Predictors and Consequences of Global DNA Methylation in Cord Blood and at Three Years

DNA methylation changes have been implicated in many common chronic diseases leading to the hypothesis that environmental and age-related DNA methylation changes within individuals are involved in disease etiology. Few studies have examined DNA methylation changes within an individual over time and all of these studies have been conducted in adults.

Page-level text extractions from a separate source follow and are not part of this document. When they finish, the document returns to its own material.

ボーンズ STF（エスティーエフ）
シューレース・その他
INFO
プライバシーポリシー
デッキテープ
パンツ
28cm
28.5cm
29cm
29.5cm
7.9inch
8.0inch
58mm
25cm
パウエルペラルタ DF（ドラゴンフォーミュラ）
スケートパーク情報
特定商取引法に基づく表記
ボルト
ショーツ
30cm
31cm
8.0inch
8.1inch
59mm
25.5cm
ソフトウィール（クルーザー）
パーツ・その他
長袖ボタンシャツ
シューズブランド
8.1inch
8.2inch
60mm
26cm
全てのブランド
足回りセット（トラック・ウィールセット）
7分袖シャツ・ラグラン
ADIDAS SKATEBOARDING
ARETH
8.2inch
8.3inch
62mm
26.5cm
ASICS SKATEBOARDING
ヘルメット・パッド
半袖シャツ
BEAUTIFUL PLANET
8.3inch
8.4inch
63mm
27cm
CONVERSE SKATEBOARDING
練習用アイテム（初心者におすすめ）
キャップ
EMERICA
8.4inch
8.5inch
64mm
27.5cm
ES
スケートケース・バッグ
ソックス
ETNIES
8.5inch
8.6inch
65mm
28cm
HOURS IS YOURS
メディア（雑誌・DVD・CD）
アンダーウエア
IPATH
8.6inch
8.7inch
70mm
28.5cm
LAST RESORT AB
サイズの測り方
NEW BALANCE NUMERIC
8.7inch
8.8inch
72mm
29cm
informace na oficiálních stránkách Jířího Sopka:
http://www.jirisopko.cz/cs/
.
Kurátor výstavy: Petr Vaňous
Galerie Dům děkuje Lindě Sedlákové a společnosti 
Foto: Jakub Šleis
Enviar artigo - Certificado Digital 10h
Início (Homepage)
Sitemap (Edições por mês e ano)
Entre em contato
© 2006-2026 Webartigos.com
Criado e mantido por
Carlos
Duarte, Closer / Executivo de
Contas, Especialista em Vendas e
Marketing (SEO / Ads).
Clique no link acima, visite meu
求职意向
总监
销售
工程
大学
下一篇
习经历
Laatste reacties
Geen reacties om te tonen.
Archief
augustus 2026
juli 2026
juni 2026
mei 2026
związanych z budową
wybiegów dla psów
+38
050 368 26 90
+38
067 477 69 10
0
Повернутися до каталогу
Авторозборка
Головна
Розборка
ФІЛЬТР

Here, we aim to characterize how global DNA methylation changes from birth to age three within a longitudinal birth cohort study and to determine whether there are consistent predictors of DNA methylation levels measured three years apart. We measured global DNA methylation in the same children at birth (cord blood) and again at three years of age among 165 children, using an immunoassay. We found that on average, DNA methylation was significantly higher in blood at age 3-years than in cord blood (p,0.01). However, for any individual child, the difference was less than would be expected by chance. We found that pre-pregnancy BMI was negatively predictive of both cord and three-year DNA methylation, even after statistical adjustment to account for the correlation between cord blood and three-year DNA methylation. The biologic implications of small changes in global DNA methylation are unknown. However, the observation
that global DNA methylation levels persist within an individual from birth to age three supports the belief that factors that influence global DNA methylation, including pre-pregnancy BMI, may confer long-term effects.